Introduction
The shape_plot()
function creates a plot of estimates
and confidence intervals using the ggplot2 graphics package. The
function returns both a plot and the ggplot2 code used to create the
plot. In RStudio, the code used to create the plot will be shown in the
Viewer pane (see [Plot code example] for an example).
Basic usage
Supply a data frame of estimates and standard errors to the
shape_plot()
function, and specify the column that contains
x-axis values and axis limits.
my_results <- data.frame(
risk_factor = c( 17, 20, 23.5, 25, 29),
est = c( 0, 0.069, 0.095, 0.182, 0.214),
se = c(0.05, 0.048, 0.045, 0.045, 0.081)
)
shape_plot(my_results,
col.x = "risk_factor",
xlims = c(15, 30),
ylims = c(-0.25, 0.5))
If your estimates and standard errors are on the log scale (e.g. log
hazard ratios), then set exponentiate
to true. This will
plot exp(estimates) and use a log scale for the axis.
shape_plot(my_results,
col.x = "risk_factor",
xlims = c(15, 30),
ylims = c(0.8, 1.6),
exponentiate = TRUE)
Set axis titles using xlab
and ylab
.
shape_plot(my_results,
col.x = "risk_factor",
xlims = c(15, 30),
ylims = c(0.8, 1.6),
exponentiate = TRUE,
xlab = "BMI (kg/m\u00B2)",
ylab = "Hazard Ratio (95% CI)")
Using groups
Use col.group
to plot results for different groups
(using shades of grey for the fill colour).
my_results <- data.frame(
risk_factor = c(17, 20, 23.5, 25, 29,
18, 20.5, 22.7, 24.5, 30),
est = c(0, 0.069, 0.095, 0.182, 0.214,
0.32, 0.369, 0.395, 0.482, 0.514),
se = c(0.05, 0.048, 0.045, 0.045, 0.061,
0.04, 0.049, 0.045, 0.042, 0.063),
group = factor(rep(c("Women", "Men"), each = 5))
)
shape_plot(my_results,
col.x = "risk_factor",
xlims = c(15, 30),
ylims = c(0.8, 2),
exponentiate = TRUE,
xlab = "BMI (kg/m\u00B2)",
ylab = "Hazard Ratio (95% CI)",
col.group = "group",
ciunder = TRUE)
Adding lines
Use lines
to add lines (linear fit through estimates on
plotted scale, weighted by inverse variance) for each group.
shape_plot(my_results,
col.x = "risk_factor",
xlims = c(15, 30),
ylims = c(0.8, 2),
exponentiate = TRUE,
xlab = "BMI (kg/m\u00B2)",
ylab = "Hazard Ratio (95% CI)",
col.group = "group",
ciunder = TRUE,
lines = TRUE)
Categorical risk factor
The risk factor can be a factor. In this case, the x-axis coordinates are 1, 2, 3, .. so suitable x-axis limits are 0.5 and number of categories plus 0.5. You may need to add position arguments so that points, intervals and text do not overlap.

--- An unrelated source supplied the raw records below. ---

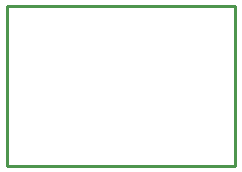
<source format=gko>
G04 Layer: BoardOutline*
G04 EasyEDA v6.4.7, 2021-01-18T10:53:27+01:00*
G04 ca9b9a0dce2c468c998d6246f507db70,8dc9eacff13444d6b60fd3cb587e6cd5,01*
G04 Gerber Generator version 0.2*
G04 Scale: 100 percent, Rotated: No, Reflected: No *
G04 Dimensions in inches *
G04 leading zeros omitted , absolute positions ,2 integer and 4 decimal *
%FSLAX24Y24*%
%MOIN*%
G90*
D02*

%ADD10C,0.010000*%
G54D10*
G01X0Y0D02*
G01X7598Y0D01*
G01X7598Y5354D01*
G01X0Y5354D01*
G01X0Y0D01*

%LPD*%
M00*
M02*

</source>
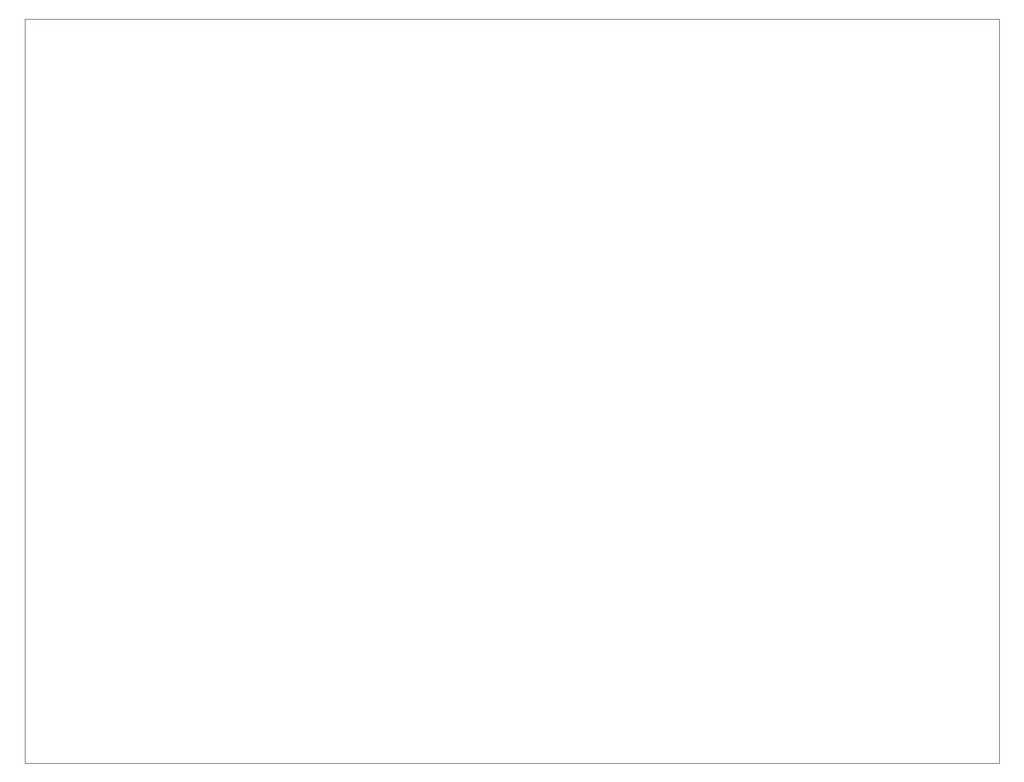
<source format=gbr>
G04 #@! TF.FileFunction,Profile,NP*
%FSLAX46Y46*%
G04 Gerber Fmt 4.6, Leading zero omitted, Abs format (unit mm)*
G04 Created by KiCad (PCBNEW 4.0.2-stable) date 15/07/2016 00:57:05*
%MOMM*%
G01*
G04 APERTURE LIST*
%ADD10C,0.100000*%
G04 APERTURE END LIST*
D10*
X106680000Y-38100000D02*
X106680000Y-124460000D01*
X219710000Y-38100000D02*
X106680000Y-38100000D01*
X219710000Y-124460000D02*
X219710000Y-38100000D01*
X106680000Y-124460000D02*
X219710000Y-124460000D01*
M02*

</source>
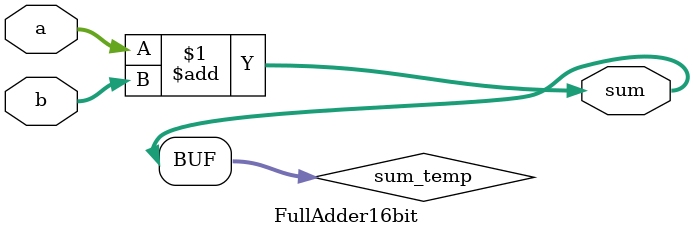
<source format=sv>
module logic_ben(
    input logic [2:0] IR11to9, 
    input logic [2:0] nzp_num,
    output logic logic_out
    //output logic PC_mux
);
    logic [2:0] res;
    assign res = IR11to9 & nzp_num;
    
    always_comb
    begin
        if (res == 3'b000)//(IR11to9[2] & nzp_num[2] == 0) && (IR11to9[1] & nzp_num[1] == 0) && (IR11to9[0] & nzp_num[0] == 0))
            logic_out = 1'b0;         
        else 
			logic_out = 1'b1;
    end
endmodule


module logic_nzp(
    input logic [15:0] bus,
    output logic [2:0] nzp_in
);
    always_comb
    begin
        if (bus == {16'h0000})
            nzp_in = 3'b010;
        else if (bus[15] == 1)
            nzp_in = 3'b100;
        else
            nzp_in = 3'b001;
    end
endmodule


module FullAdder16bit (
    input signed [15:0] a, b, // 16-bit signed inputs
    output signed [15:0] sum // 16-bit signed output
    // output cout // Carry-out
);
    wire [15:0] sum_temp;
    wire [15:0] carry_temp;
    assign sum_temp = a + b;
    assign sum = sum_temp;
    assign cout = (sum_temp[15] != sum_temp[14]); // Carry-out generated if MSB changes
endmodule

//RegFile moved to register.sv
</source>
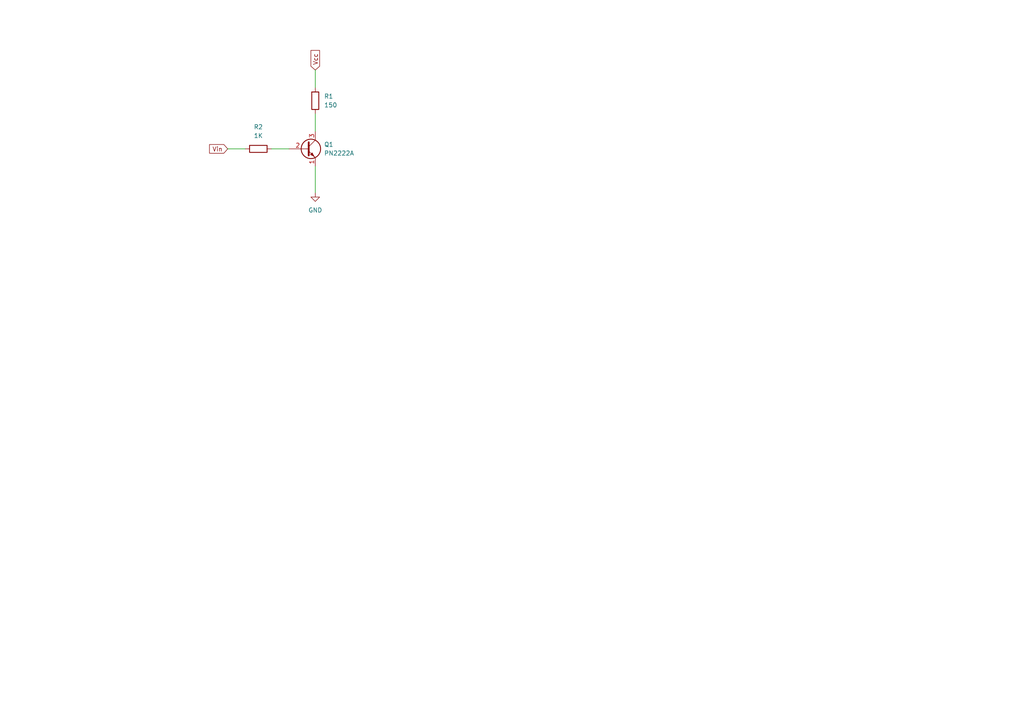
<source format=kicad_sch>
(kicad_sch (version 20230121) (generator eeschema)

  (uuid de84350f-990c-42ad-86bf-8a41fa4eb062)

  (paper "A4")

  


  (wire (pts (xy 78.74 43.18) (xy 83.82 43.18))
    (stroke (width 0) (type default))
    (uuid 39afb379-1f9b-408a-9328-a5927cff2853)
  )
  (wire (pts (xy 91.44 48.26) (xy 91.44 55.88))
    (stroke (width 0) (type default))
    (uuid 437b37a4-1648-4fd6-8788-fbb3f3d0f3be)
  )
  (wire (pts (xy 91.44 33.02) (xy 91.44 38.1))
    (stroke (width 0) (type default))
    (uuid 450ba01d-00c2-4cac-bb04-8476695f5a36)
  )
  (wire (pts (xy 91.44 20.32) (xy 91.44 25.4))
    (stroke (width 0) (type default))
    (uuid 93334562-95f0-45b6-9e95-5f82bd510924)
  )
  (wire (pts (xy 66.04 43.18) (xy 71.12 43.18))
    (stroke (width 0) (type default))
    (uuid cfe084fa-aba4-4e77-8fef-466206e1b179)
  )

  (global_label "Vcc" (shape input) (at 91.44 20.32 90) (fields_autoplaced)
    (effects (font (size 1.27 1.27)) (justify left))
    (uuid 282ff1bb-19bd-449c-9dc7-74c94ac706be)
    (property "Intersheetrefs" "${INTERSHEET_REFS}" (at 91.44 14.069 90)
      (effects (font (size 1.27 1.27)) (justify left) hide)
    )
  )
  (global_label "Vin" (shape input) (at 66.04 43.18 180) (fields_autoplaced)
    (effects (font (size 1.27 1.27)) (justify right))
    (uuid 8b67cddb-945c-43d9-8850-37ce4d6250a4)
    (property "Intersheetrefs" "${INTERSHEET_REFS}" (at 60.2124 43.18 0)
      (effects (font (size 1.27 1.27)) (justify right) hide)
    )
  )

  (symbol (lib_id "power:GND") (at 91.44 55.88 0) (unit 1)
    (in_bom yes) (on_board yes) (dnp no) (fields_autoplaced)
    (uuid 2cabb0d9-5243-4f4e-b8b6-f45a25d465a0)
    (property "Reference" "#PWR01" (at 91.44 62.23 0)
      (effects (font (size 1.27 1.27)) hide)
    )
    (property "Value" "GND" (at 91.44 60.96 0)
      (effects (font (size 1.27 1.27)))
    )
    (property "Footprint" "" (at 91.44 55.88 0)
      (effects (font (size 1.27 1.27)) hide)
    )
    (property "Datasheet" "" (at 91.44 55.88 0)
      (effects (font (size 1.27 1.27)) hide)
    )
    (pin "1" (uuid 7cc832cd-afd3-4601-b510-3cdb497226da))
    (instances
      (project "TransistorSwitchSimulation"
        (path "/de84350f-990c-42ad-86bf-8a41fa4eb062"
          (reference "#PWR01") (unit 1)
        )
      )
    )
  )

  (symbol (lib_id "Device:R") (at 91.44 29.21 0) (unit 1)
    (in_bom yes) (on_board yes) (dnp no) (fields_autoplaced)
    (uuid 627b5d6d-4aa5-48e6-9713-5c96b64fcfb1)
    (property "Reference" "R1" (at 93.98 27.94 0)
      (effects (font (size 1.27 1.27)) (justify left))
    )
    (property "Value" "150" (at 93.98 30.48 0)
      (effects (font (size 1.27 1.27)) (justify left))
    )
    (property "Footprint" "" (at 89.662 29.21 90)
      (effects (font (size 1.27 1.27)) hide)
    )
    (property "Datasheet" "~" (at 91.44 29.21 0)
      (effects (font (size 1.27 1.27)) hide)
    )
    (pin "2" (uuid 2bf35617-31ec-4f90-be62-7e4112d15d55))
    (pin "1" (uuid ddcce580-cfaa-4b01-af71-f000ac616ff7))
    (instances
      (project "TransistorSwitchSimulation"
        (path "/de84350f-990c-42ad-86bf-8a41fa4eb062"
          (reference "R1") (unit 1)
        )
      )
    )
  )

  (symbol (lib_id "Device:R") (at 74.93 43.18 90) (unit 1)
    (in_bom yes) (on_board yes) (dnp no) (fields_autoplaced)
    (uuid 9f314fa4-de6f-4d8a-a608-d521608ace6b)
    (property "Reference" "R2" (at 74.93 36.83 90)
      (effects (font (size 1.27 1.27)))
    )
    (property "Value" "1K" (at 74.93 39.37 90)
      (effects (font (size 1.27 1.27)))
    )
    (property "Footprint" "" (at 74.93 44.958 90)
      (effects (font (size 1.27 1.27)) hide)
    )
    (property "Datasheet" "~" (at 74.93 43.18 0)
      (effects (font (size 1.27 1.27)) hide)
    )
    (pin "2" (uuid 4be62d0d-665e-42ad-b218-68acbce43167))
    (pin "1" (uuid c6274457-191b-4f7d-8bba-a5450b624301))
    (instances
      (project "TransistorSwitchSimulation"
        (path "/de84350f-990c-42ad-86bf-8a41fa4eb062"
          (reference "R2") (unit 1)
        )
      )
    )
  )

  (symbol (lib_id "Transistor_BJT:PN2222A") (at 88.9 43.18 0) (unit 1)
    (in_bom yes) (on_board yes) (dnp no) (fields_autoplaced)
    (uuid abcbbdf4-2fcf-4308-8c8d-36601b301ac9)
    (property "Reference" "Q1" (at 93.98 41.91 0)
      (effects (font (size 1.27 1.27)) (justify left))
    )
    (property "Value" "PN2222A" (at 93.98 44.45 0)
      (effects (font (size 1.27 1.27)) (justify left))
    )
    (property "Footprint" "Package_TO_SOT_THT:TO-92_Inline" (at 93.98 45.085 0)
      (effects (font (size 1.27 1.27) italic) (justify left) hide)
    )
    (property "Datasheet" "https://www.onsemi.com/pub/Collateral/PN2222-D.PDF" (at 88.9 43.18 0)
      (effects (font (size 1.27 1.27)) (justify left) hide)
    )
    (property "Sim.Library" "" (at 88.9 43.18 0)
      (effects (font (size 1.27 1.27)) hide)
    )
    (property "Sim.Name" "PN2222A" (at 88.9 43.18 0)
      (effects (font (size 1.27 1.27)) hide)
    )
    (property "Sim.Device" "NPN" (at 88.9 43.18 0)
      (effects (font (size 1.27 1.27)) hide)
    )
    (property "Sim.Type" "GUMMELPOON" (at 88.9 43.18 0)
      (effects (font (size 1.27 1.27)) hide)
    )
    (property "Sim.Pins" "1=E 2=B 3=C" (at 88.9 43.18 0)
      (effects (font (size 1.27 1.27)) hide)
    )
    (property "Sim.Params" "is=10000a" (at 88.9 43.18 0)
      (effects (font (size 1.27 1.27)) hide)
    )
    (pin "1" (uuid 83f53aac-a575-44c8-8edf-a8bd39092edb))
    (pin "2" (uuid 4b4404db-12fb-4799-a59f-d1897683ce37))
    (pin "3" (uuid b662ed2b-5b04-4b89-bf48-35f92da2c886))
    (instances
      (project "TransistorSwitchSimulation"
        (path "/de84350f-990c-42ad-86bf-8a41fa4eb062"
          (reference "Q1") (unit 1)
        )
      )
    )
  )

  (sheet_instances
    (path "/" (page "1"))
  )
)

</source>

smoking_results <- data.frame(
smk_cat = factor(c("Never", "Ex", "Current"),
levels = c("Never", "Ex", "Current")),
est = c(0, 0.362, 0.814),
se = c(0.05, 0.09, 0.041)
)
shape_plot(smoking_results,
col.x = "smk_cat",
xlims = c(0.5, 3.5),
ylims = c(0.5, 4),
ybreaks = c(0.5, 1, 2, 4),
xlab = "Smoking",
ylab = "Hazard Ratio (95% CI)",
exponentiate = TRUE)
Scaling point size
Set scalepoints = TRUE
to have point size (area)
proportional to the inverse of the variance (SE2) of the
estimate.
my_results <- data.frame(
risk_factor = c(19, 24, 29),
est = c(0, 0.095, 0.214),
se = c(0.02, 0.018, 0.1)
)
shape_plot(my_results,
col.x = "risk_factor",
xlims = c(15, 30),
ylims = c(0.8, 2),
exponentiate = TRUE,
xlab = "BMI (kg/m\u00B2)",
ylab = "Hazard Ratio (95% CI)",
scalepoints = TRUE)
To have consistent scaling across plots, set minse
to the
same value (it must be smaller than the smallest SE). This will ensure
the same size scaling is used across the plots.
Confidence intervals
Narrow confidence interval lines can be hidden by points. Set the
height
argument to change the appearance of short
confidence interval lines. The function will by default try to change
the colour and plotting order of confidence intervals so that they are
not hidden. You can also supply vectors and lists to the
cicolour
argument to have more control.
Note that the calculations for identifying narrow confidence intervals has has been designed to work for shapes 15/‘square’ (the default) and 22/‘square filled’, and for symmetric confidence intervals. These may not be completely accurate in all scenarios, so check your final output carefully.
my_results <- data.frame(
risk_factor = c(19, 24, 29),
est = c(0, 0.095, 0.214),
se = c(0.02, 0.018, 0.1)
)
shape_plot(my_results,
col.x = "risk_factor",
xlims = c(15, 30),
ylims = c(0.8, 2),
exponentiate = TRUE,
xlab = "BMI (kg/m\u00B2)",
ylab = "Hazard Ratio (95% CI)",
scalepoints = TRUE,
pointsize = 6,
height = unit(5, "cm"))
Customisation
See Customising plots for more ways to customise shape plots.
Notes
Stroke
The stroke
argument sets the stroke aesthetic for
plotted shapes. See https://ggplot2.tidyverse.org/articles/ggplot2-specs.html
for more details. The stroke size adds to total size of a shape, so
unless stroke = 0
the scaling of size by inverse variance
will be slightly inaccurate (but there are probably more important
things to worry about).